Excerpted records -
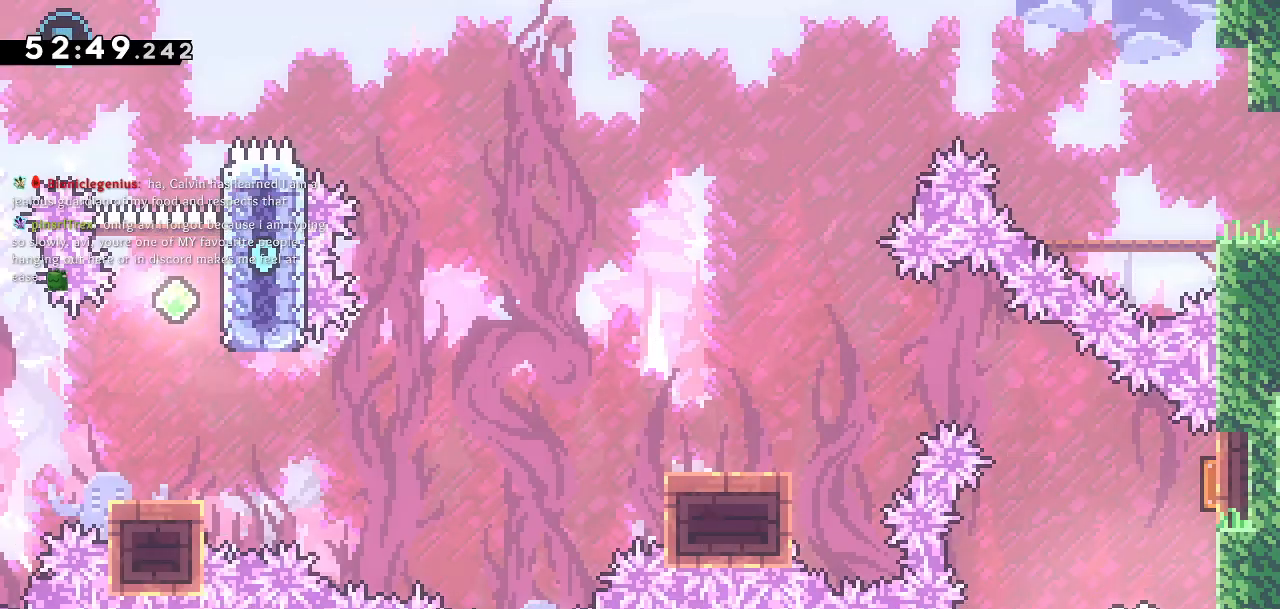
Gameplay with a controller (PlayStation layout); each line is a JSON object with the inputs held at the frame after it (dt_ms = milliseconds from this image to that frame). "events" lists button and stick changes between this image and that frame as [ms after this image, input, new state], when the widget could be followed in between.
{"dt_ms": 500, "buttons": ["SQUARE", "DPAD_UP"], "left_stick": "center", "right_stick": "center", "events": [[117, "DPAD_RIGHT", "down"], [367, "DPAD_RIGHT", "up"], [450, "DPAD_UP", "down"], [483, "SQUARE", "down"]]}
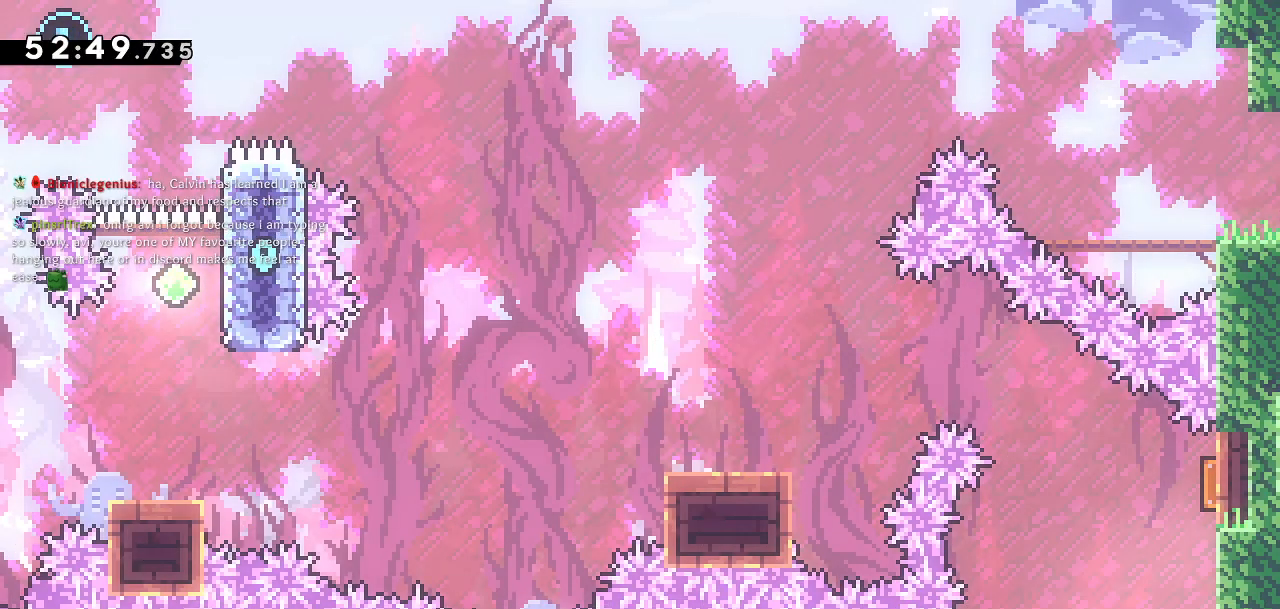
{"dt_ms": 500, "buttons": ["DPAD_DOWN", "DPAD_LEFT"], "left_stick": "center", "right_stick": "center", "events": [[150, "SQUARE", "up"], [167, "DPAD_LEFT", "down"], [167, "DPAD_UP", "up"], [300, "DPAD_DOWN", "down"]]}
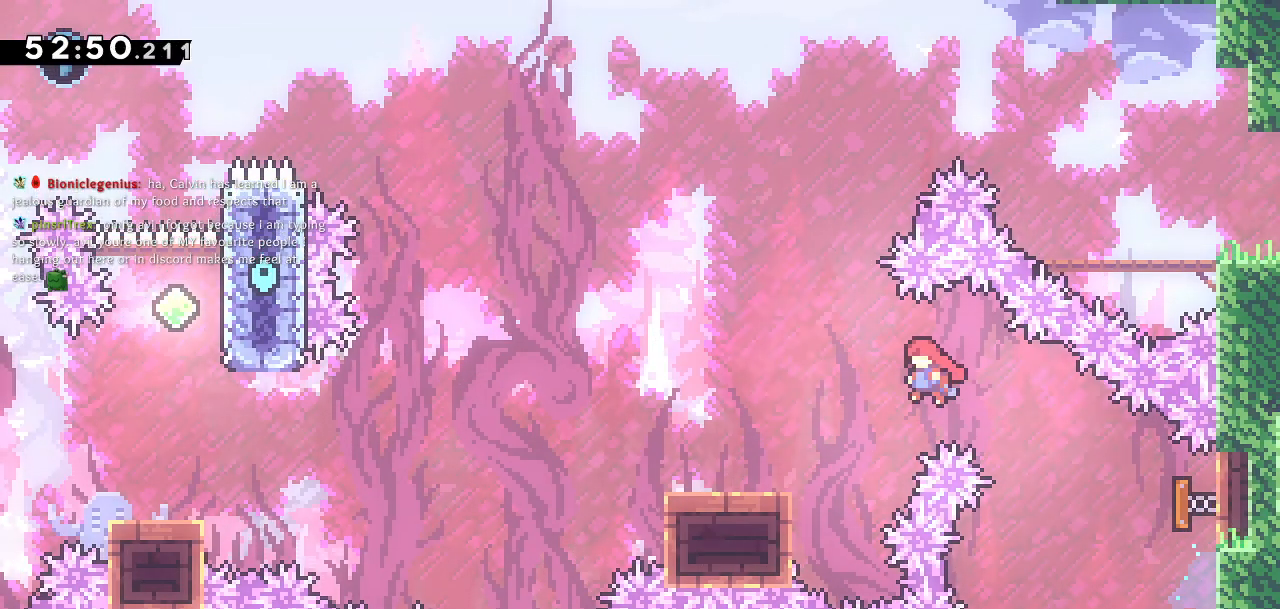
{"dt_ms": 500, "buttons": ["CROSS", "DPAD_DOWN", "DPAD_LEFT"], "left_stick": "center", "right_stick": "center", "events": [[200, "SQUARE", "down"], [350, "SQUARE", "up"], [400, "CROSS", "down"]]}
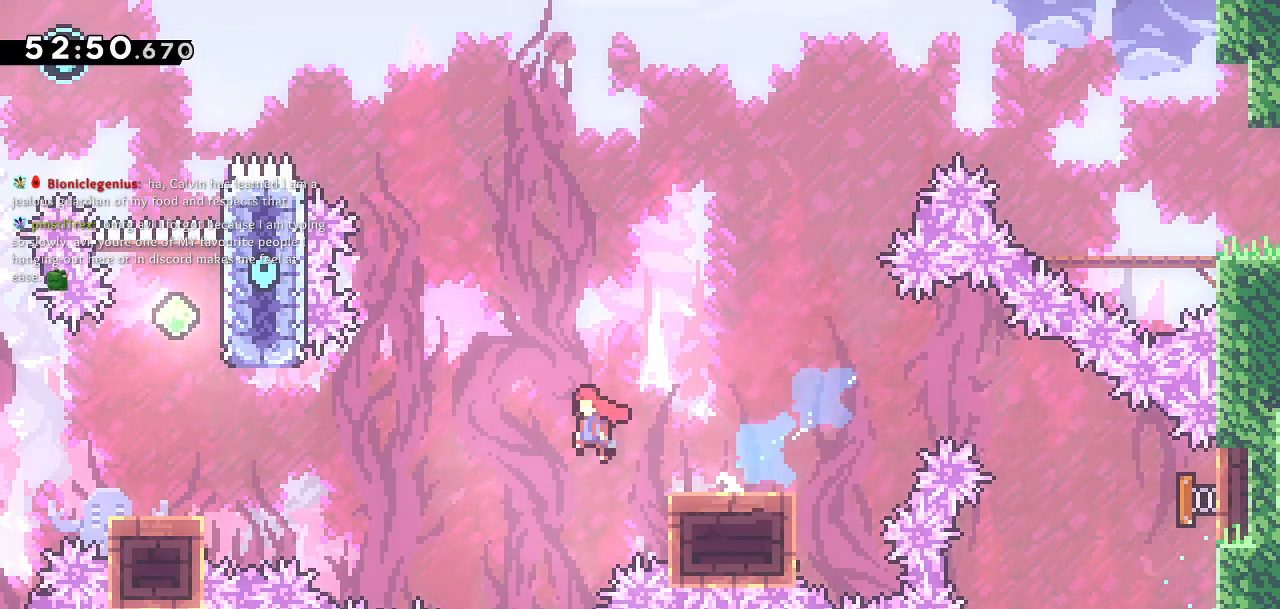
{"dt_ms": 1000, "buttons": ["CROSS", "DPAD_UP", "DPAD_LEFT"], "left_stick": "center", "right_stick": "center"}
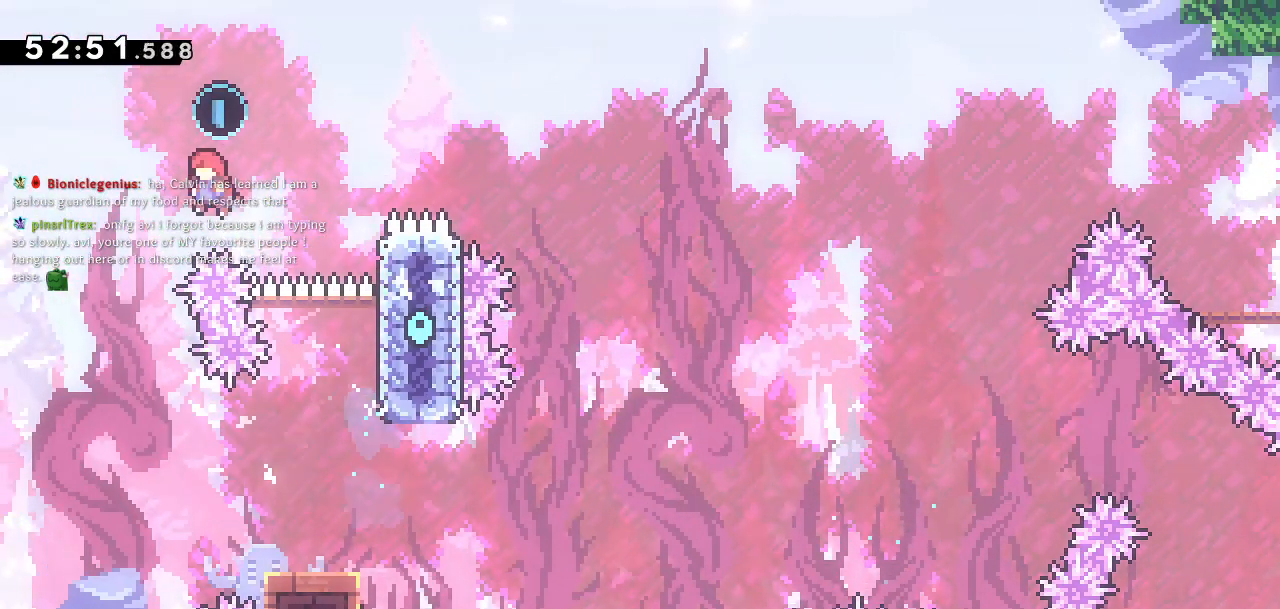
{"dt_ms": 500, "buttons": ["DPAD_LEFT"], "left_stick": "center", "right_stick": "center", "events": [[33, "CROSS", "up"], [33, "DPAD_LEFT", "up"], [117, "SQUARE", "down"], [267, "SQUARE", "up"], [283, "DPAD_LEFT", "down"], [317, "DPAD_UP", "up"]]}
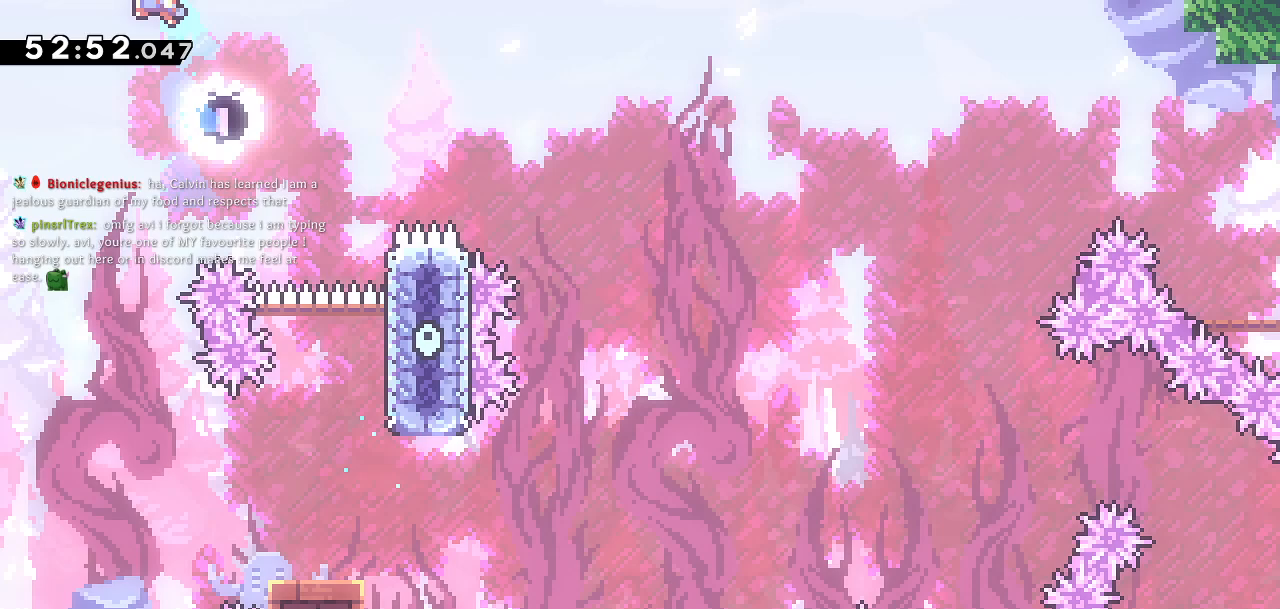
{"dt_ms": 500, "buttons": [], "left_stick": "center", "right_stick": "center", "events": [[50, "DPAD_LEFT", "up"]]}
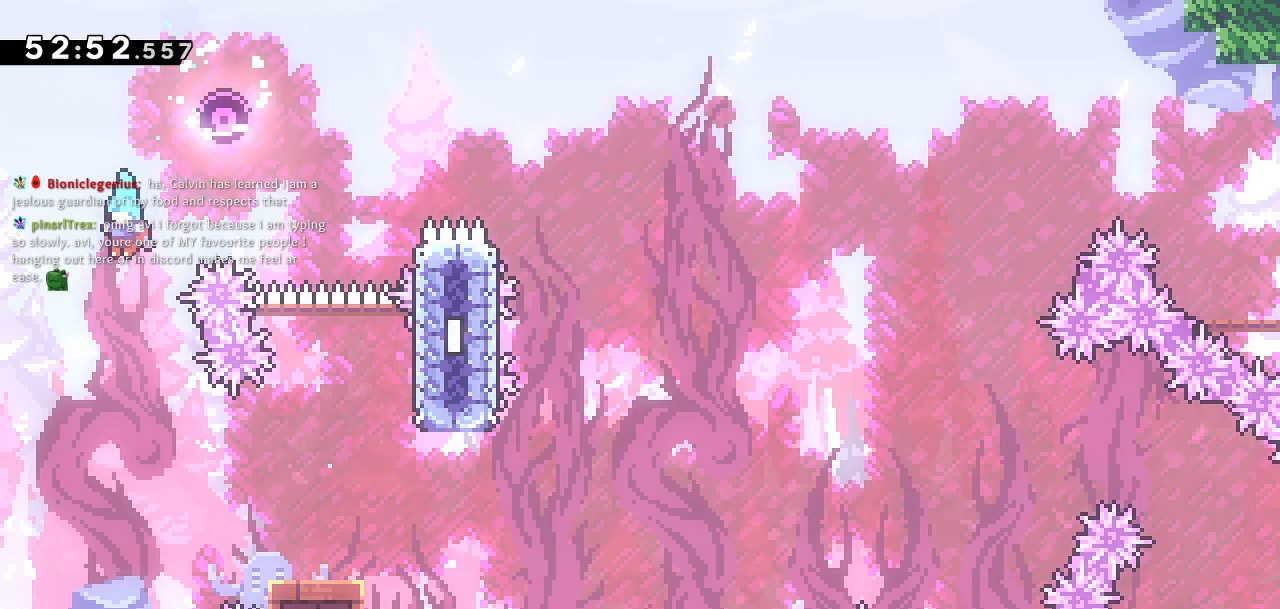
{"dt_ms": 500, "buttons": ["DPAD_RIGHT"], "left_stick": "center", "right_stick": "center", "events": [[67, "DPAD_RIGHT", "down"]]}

Task directions -
Set the records down again word for word; the pictures stay out.

Answer to this exercise -
Gameplay with a controller (PlayStation layout); each line is a JSON object with the inputs held at the frame after it (dt_ms = milliseconds from this image to that frame). "events" lists button and stick changes between this image and that frame as [ms after this image, input, new state], when the widget could be followed in between.
{"dt_ms": 500, "buttons": ["SQUARE", "DPAD_UP"], "left_stick": "center", "right_stick": "center", "events": [[117, "DPAD_RIGHT", "down"], [367, "DPAD_RIGHT", "up"], [450, "DPAD_UP", "down"], [483, "SQUARE", "down"]]}
{"dt_ms": 500, "buttons": ["DPAD_DOWN", "DPAD_LEFT"], "left_stick": "center", "right_stick": "center", "events": [[150, "SQUARE", "up"], [167, "DPAD_LEFT", "down"], [167, "DPAD_UP", "up"], [300, "DPAD_DOWN", "down"]]}
{"dt_ms": 500, "buttons": ["CROSS", "DPAD_DOWN", "DPAD_LEFT"], "left_stick": "center", "right_stick": "center", "events": [[200, "SQUARE", "down"], [350, "SQUARE", "up"], [400, "CROSS", "down"]]}
{"dt_ms": 1000, "buttons": ["CROSS", "DPAD_UP", "DPAD_LEFT"], "left_stick": "center", "right_stick": "center"}
{"dt_ms": 500, "buttons": ["DPAD_LEFT"], "left_stick": "center", "right_stick": "center", "events": [[33, "CROSS", "up"], [33, "DPAD_LEFT", "up"], [117, "SQUARE", "down"], [267, "SQUARE", "up"], [283, "DPAD_LEFT", "down"], [317, "DPAD_UP", "up"]]}
{"dt_ms": 500, "buttons": [], "left_stick": "center", "right_stick": "center", "events": [[50, "DPAD_LEFT", "up"]]}
{"dt_ms": 500, "buttons": ["DPAD_RIGHT"], "left_stick": "center", "right_stick": "center", "events": [[67, "DPAD_RIGHT", "down"]]}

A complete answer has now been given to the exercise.